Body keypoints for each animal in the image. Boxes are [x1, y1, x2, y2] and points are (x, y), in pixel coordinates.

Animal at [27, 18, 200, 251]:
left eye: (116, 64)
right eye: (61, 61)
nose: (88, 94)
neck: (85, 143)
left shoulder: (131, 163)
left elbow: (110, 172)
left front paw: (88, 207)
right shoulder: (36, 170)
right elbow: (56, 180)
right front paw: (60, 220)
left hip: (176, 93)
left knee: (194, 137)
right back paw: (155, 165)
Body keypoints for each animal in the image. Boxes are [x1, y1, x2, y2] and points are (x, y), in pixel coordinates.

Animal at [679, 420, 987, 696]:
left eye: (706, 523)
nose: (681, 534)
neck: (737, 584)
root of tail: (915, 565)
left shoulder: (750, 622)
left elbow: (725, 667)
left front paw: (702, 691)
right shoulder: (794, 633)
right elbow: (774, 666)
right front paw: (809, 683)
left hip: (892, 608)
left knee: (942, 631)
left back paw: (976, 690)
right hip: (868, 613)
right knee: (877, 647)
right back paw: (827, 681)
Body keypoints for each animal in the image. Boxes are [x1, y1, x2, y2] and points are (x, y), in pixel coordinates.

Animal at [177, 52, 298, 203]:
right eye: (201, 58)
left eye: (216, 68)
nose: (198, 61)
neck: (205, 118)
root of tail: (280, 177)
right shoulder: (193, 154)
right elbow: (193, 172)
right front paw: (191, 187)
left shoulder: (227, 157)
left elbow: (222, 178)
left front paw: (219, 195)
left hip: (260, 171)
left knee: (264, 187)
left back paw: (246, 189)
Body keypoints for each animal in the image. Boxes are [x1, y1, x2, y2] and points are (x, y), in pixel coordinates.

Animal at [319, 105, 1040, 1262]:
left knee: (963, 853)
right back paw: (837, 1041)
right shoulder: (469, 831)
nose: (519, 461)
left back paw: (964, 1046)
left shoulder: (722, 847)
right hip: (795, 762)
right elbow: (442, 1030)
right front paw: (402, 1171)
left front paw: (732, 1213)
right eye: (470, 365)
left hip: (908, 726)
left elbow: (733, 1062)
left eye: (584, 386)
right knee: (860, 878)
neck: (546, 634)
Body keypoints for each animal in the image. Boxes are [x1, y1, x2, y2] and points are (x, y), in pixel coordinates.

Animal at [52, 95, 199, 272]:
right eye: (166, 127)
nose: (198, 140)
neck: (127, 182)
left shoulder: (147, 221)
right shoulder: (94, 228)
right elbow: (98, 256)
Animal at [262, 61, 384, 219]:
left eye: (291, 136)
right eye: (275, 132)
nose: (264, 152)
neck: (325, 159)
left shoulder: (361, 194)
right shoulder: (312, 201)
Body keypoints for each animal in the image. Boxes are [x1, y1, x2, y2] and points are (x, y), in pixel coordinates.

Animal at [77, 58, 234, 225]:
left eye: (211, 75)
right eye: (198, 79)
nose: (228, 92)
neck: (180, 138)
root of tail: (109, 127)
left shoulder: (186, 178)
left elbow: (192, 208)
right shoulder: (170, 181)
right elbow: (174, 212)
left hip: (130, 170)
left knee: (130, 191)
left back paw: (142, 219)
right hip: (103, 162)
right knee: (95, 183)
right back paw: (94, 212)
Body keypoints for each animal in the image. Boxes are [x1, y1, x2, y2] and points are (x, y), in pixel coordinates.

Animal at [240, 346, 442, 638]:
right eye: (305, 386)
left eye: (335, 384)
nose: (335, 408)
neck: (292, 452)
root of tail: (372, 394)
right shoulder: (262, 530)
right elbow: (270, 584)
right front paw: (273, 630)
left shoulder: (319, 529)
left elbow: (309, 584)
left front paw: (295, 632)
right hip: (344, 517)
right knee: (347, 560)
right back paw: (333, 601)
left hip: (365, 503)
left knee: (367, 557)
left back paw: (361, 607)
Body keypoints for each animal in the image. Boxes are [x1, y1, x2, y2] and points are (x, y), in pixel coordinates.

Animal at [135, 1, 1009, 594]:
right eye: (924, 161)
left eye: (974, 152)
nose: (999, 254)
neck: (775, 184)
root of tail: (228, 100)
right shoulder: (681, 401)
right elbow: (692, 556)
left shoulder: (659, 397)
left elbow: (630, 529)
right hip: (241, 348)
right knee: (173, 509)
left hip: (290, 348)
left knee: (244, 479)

PROMPT: The reply should hold only the lines from the beginning of the listing above through the line with "left knee: (194, 137)", each one written exactly as it appears.

THE ANSWER:
Body keypoints for each animal in the image. Boxes are [x1, y1, x2, y2] and points are (x, y), in pixel coordinates.

Animal at [27, 18, 200, 251]:
left eye: (116, 64)
right eye: (61, 61)
nose: (88, 94)
neck: (85, 143)
left shoulder: (131, 163)
left elbow: (110, 172)
left front paw: (88, 207)
right shoulder: (36, 170)
right elbow: (56, 180)
right front paw: (60, 220)
left hip: (176, 93)
left knee: (194, 137)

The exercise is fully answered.